▶ [WRITTEN INSTRUCTION]: Rewrite the records below with "Identify" replaced by "Detect" and all other text unchanged.

─── MATERIAL TO PROCESS ───

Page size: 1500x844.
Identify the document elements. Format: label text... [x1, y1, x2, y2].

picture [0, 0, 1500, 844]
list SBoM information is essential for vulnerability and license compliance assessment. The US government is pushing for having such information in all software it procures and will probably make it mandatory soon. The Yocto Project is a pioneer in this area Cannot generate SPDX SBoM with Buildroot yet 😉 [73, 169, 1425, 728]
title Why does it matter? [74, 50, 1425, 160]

───

▶ [EXERCISE SOLUTION]:
Page size: 1500x844.
Detect the document elements. Format: label text... [x1, y1, x2, y2].

picture [0, 0, 1500, 844]
list SBoM information is essential for vulnerability and license compliance assessment. The US government is pushing for having such information in all software it procures and will probably make it mandatory soon. The Yocto Project is a pioneer in this area Cannot generate SPDX SBoM with Buildroot yet 😉 [73, 169, 1425, 728]
title Why does it matter? [74, 50, 1425, 160]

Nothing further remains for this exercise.